The changes, which come into force from 1 November 2017, allow for nurses and midwives to provide alternative forms of evidence of their language competence, in addition to the International English Language test system (IELTS).
While this provides an alternative way for nurses and midwives to demonstrate their English language capability, applicants will still be required to meet the NMC’s existing English language standards. The NMC have confirmed a complete review of their language testing and the Objective Structured Clinical Examination (OSCE) processes as a longer-term piece of work.
The changes recognise:
1. A language test
In addition to IELTS level 7, the NMC will now accept the Occupational English Test (OET), level B. Other tests may be added to this list in due course, upon verification that the test provider can meet the safety standards set by the NMC.
2. Those taught and examined in English
Nurses who can demonstrate completion of a pre-registration nursing or midwifery programme that has been taught and examined in English can enter the NMC register.
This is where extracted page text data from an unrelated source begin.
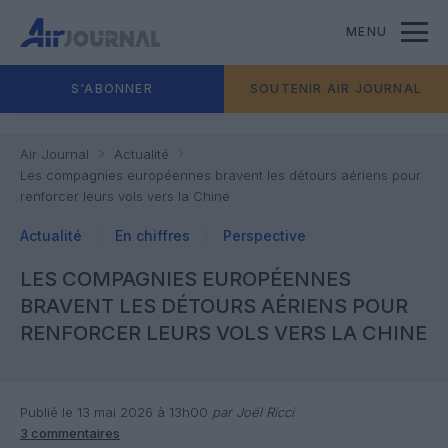
MENU
S'ABONNER
SOUTENIR AIR JOURNAL
Air Journal
Actualité
Les compagnies européennes bravent les détours aériens pour
renforcer leurs vols vers la Chine
Actualité
En chiffres
Perspective
LES COMPAGNIES EUROPÉENNES
BRAVENT LES DÉTOURS AÉRIENS POUR
RENFORCER LEURS VOLS VERS LA CHINE
Publié le 13 mai 2026 à 13h00
par Joël Ricci
3 commentaires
The course must have also been composed of at least 50 per cent clinical interaction. The majority of this will include clinical interaction with patients, service users, their families and other healthcare professionals, which must have taken place in English.
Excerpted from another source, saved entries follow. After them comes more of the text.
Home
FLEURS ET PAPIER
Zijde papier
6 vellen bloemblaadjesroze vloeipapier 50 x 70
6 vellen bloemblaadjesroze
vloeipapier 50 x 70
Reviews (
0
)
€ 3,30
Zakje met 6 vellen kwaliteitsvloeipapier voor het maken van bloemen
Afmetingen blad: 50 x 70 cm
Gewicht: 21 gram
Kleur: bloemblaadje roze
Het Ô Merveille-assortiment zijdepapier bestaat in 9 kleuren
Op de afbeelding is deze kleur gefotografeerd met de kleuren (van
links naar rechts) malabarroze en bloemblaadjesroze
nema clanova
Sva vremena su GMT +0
3. Those who have registered and practised for a minimum of one year in a country where an English language is the first and native language
A list of native English-speaking countries should be available from the Home Office.
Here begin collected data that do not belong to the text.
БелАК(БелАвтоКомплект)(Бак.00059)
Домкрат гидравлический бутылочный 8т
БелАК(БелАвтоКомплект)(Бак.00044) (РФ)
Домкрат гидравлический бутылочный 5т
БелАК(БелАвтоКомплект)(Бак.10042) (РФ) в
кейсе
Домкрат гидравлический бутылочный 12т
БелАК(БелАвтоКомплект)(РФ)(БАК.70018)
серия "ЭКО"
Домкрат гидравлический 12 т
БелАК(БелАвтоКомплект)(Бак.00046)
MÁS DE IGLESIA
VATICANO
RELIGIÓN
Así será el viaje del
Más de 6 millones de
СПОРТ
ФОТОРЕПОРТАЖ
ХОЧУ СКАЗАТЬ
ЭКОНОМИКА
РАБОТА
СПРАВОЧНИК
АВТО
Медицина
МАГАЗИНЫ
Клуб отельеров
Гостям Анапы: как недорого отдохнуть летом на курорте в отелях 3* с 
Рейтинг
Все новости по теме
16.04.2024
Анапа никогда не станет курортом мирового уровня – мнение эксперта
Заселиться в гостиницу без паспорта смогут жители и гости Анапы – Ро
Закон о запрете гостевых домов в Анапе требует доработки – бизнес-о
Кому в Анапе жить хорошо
Further information about the new language competency requirements and guidance can be found on the NMC website
We have also updated our language competency good practice guidelines for employers. Further details can be found on the NHS Employers website
We will continue to engage with NMC colleagues to help provide an objective review of the overall testing regime with the key aim of ensuring that any changes being considered both properly assure the NMC as to the safety of the public and meet the needs of the NHS.